In her book ‘Broken Pieces and the God who Mends Them’ Simonetta Carr relates the story of her son Jonathan who in his late teens developed a similar illness to my friend.

In the first half of the book Simonetta describes her personal experience of bringing up a teenager who is himself trying to make sense of his developing illness and ‘the tangle of voices, perceptions and paranoid fears that are battering his mind’. ‘What do you hear when you hear voices?’ he asks his mother. His mum has to say she doesn’t hear voices but secretly wishes she could hear them and enter into her son’s inner world to understand him and help him. Although she is a mother of eight children and had successfully brought up three teenage boys already, coping with Jonathan’s erratic and increasingly dangerous behaviour proved to be the painful and vexing trial of her life.

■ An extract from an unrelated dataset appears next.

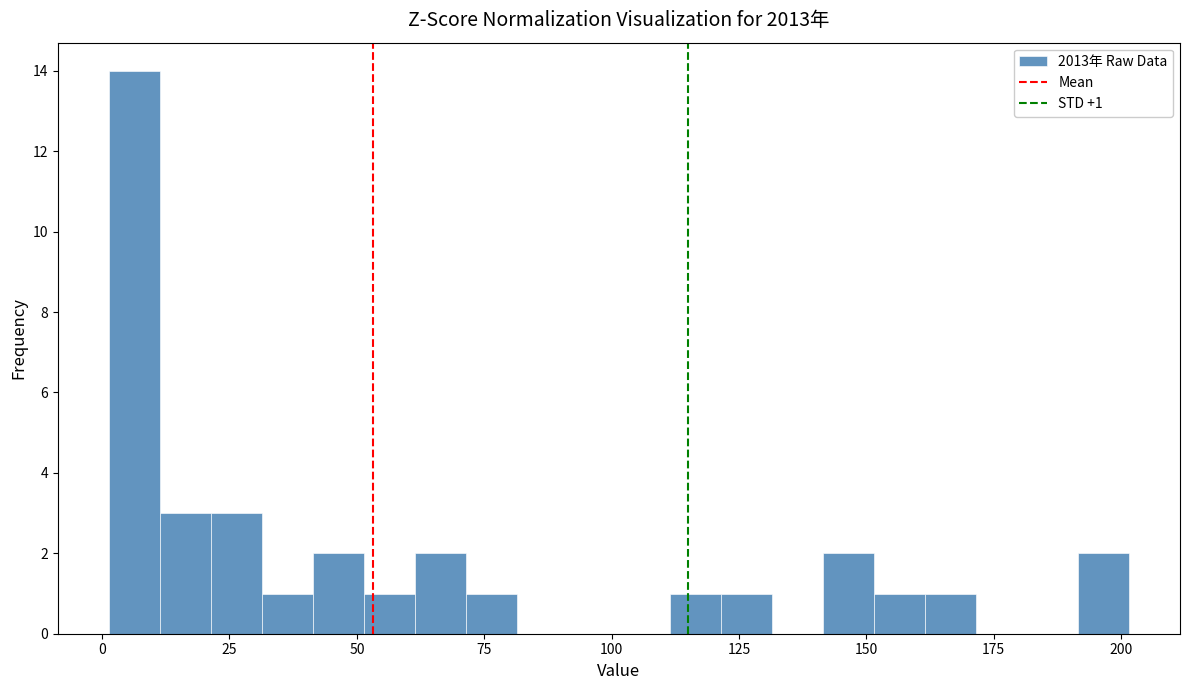

Read against the x-axis, roughly where is the centre of the tallest bar?

5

She has to wrestle with the why God allowed her son to suffer in this way. She struggles with guilt (‘Is this something I have caused or could have noticed earlier?’) and with a sense of frustration and sometimes anger that she is unable to control, manage or fully understand Jonathan’s developing mental disorder.

Quoting Andrew Solomon she describes schizophrenia as like having ‘a fixed residence on a noxious private planet they can never leave and where they can receive no visitors’. She has to learn about this strange illness as she goes along and try to make some sense of what is happening to her son in this private world. 

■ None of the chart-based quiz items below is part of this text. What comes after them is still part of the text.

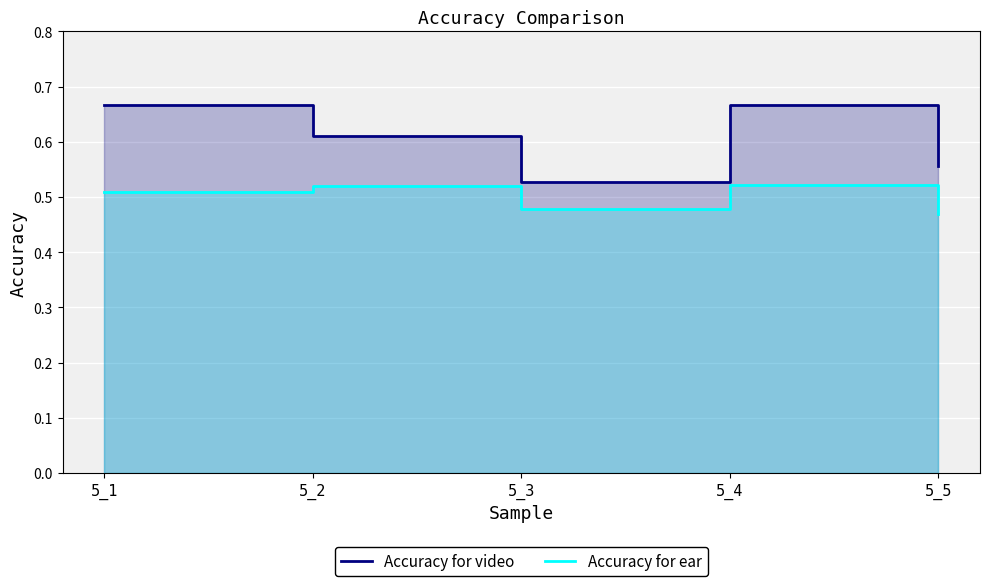

The Accuracy for ear series shows 0.5 at 5_3. True or false?

True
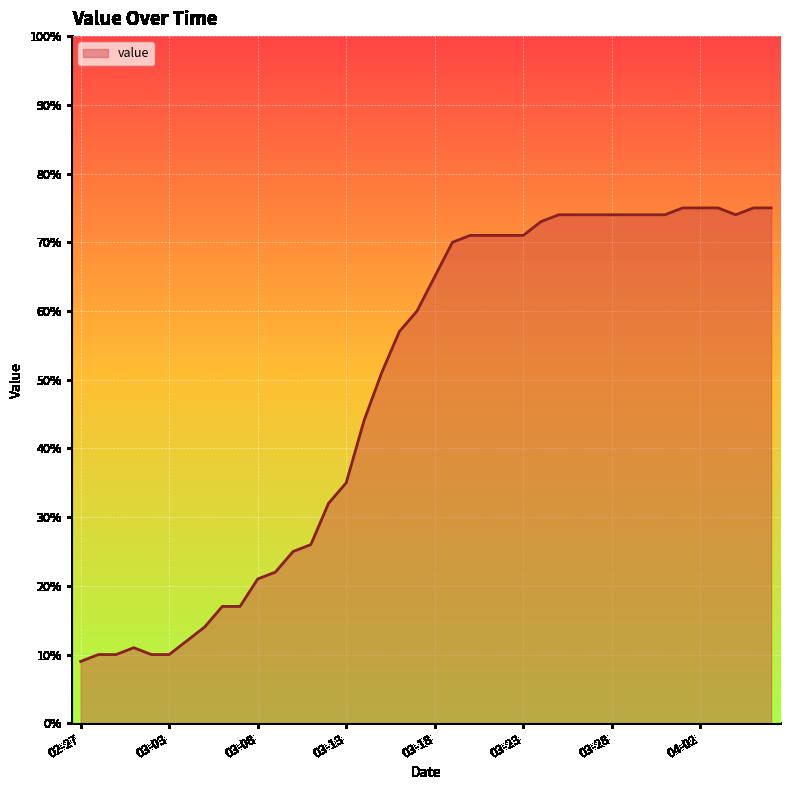

What is the difference between the maximum and minimum values?

66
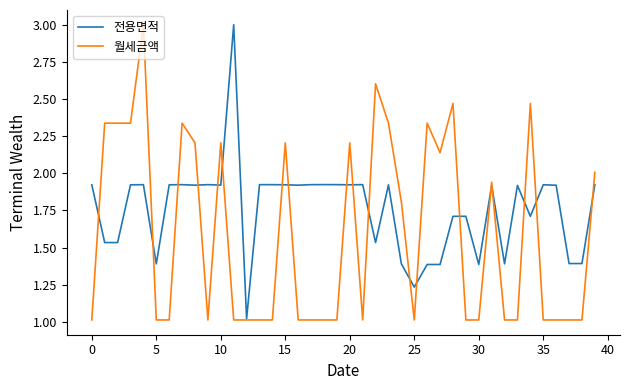

Which series has the largest total across all categories?

전용면적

In the midst of all this struggle Simonetta can also see that her son is still a believer (he has professed conversion at an earlier age). She observes at one point ‘Whilst the struggle with sin is often fierce for us all it is starkly visible in the life of my son and it hurts to see ‘. Through all the daily anxieties of trying to manage a son who is impossible to understand rational arguments, she has to lean on her Lord in a way she has never had to before.

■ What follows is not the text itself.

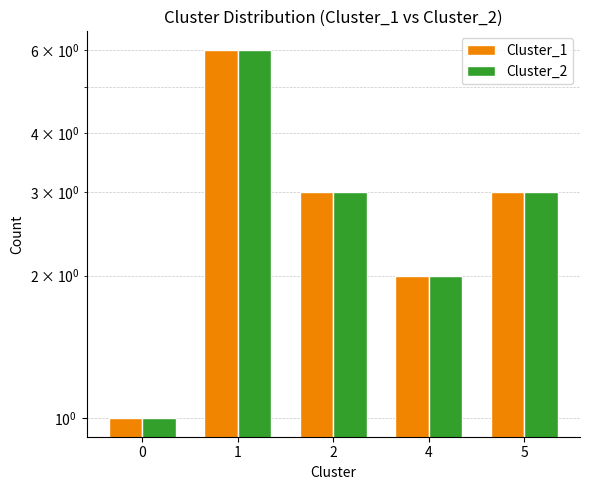

Rank the series at 1 from lowest to highest value.

Cluster_1, Cluster_2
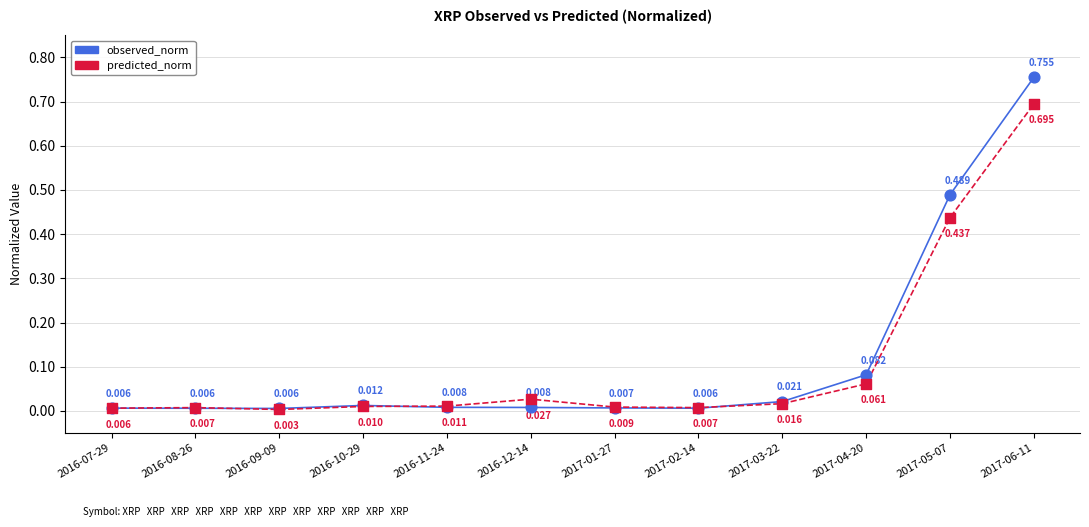

Which series has the widest spread of Y values?

observed_norm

The outcome is not as she would have wanted or desired and the book is not a ‘How I overcame, you can too’  type of book but at the end she says ‘I have emerged from the agony and struggle with a new, stronger sense of God’s goodness.’ 

In the second half of the book Carr looks at the wider issues raised by her own experience. Whilst not dismissing professional medical help, she concludes that if it is possible the family setting, however fraught and painful, is the best environment to nurture a mentally ill person. However this can be very hard for the person involved. She also evaluates the medical help available and although the context is the US health care system much of what she says also applies to the UK situation.

She also wrestles with the wider questions. Why doesn’t Christ’s power override mental disorder? How do we live between ‘the already’ (‘Christ has won the decisive battle’ ) and the ‘not yet’ (‘but the complete cease fire is yet to come’). This book will not give you all the answers but provides a striking example of ‘Christ’s strength made perfect in weakness’ and how a person can struggle like Job with why God is afflicting her son and yet also triumph by God’s grace.

Yes, mentally ill people are broken pieces – needy people like Jonathan and my friend who need Christ and his power in their lives just like we do. The author concludes ‘We don’t need to be heroes. The only hero who is ‘sure’ and ‘larger than life’ (quoting the popular Bonny Tyler song) is Christ. The sooner we realise we are not our loved ones’ saviours and can’t provide an answer to all their needs the easier both our lives will be. We will be able to relax and persevere on our course, because we will not be leaning on our own strength’.

This book gives an excellent insight into the struggles of dealing with a child with a serious and enduring mental illness. This is just one story amongst many where the gospel of God’s grace has worked powerfully to bring beauty out of brokenness, hope out of despair.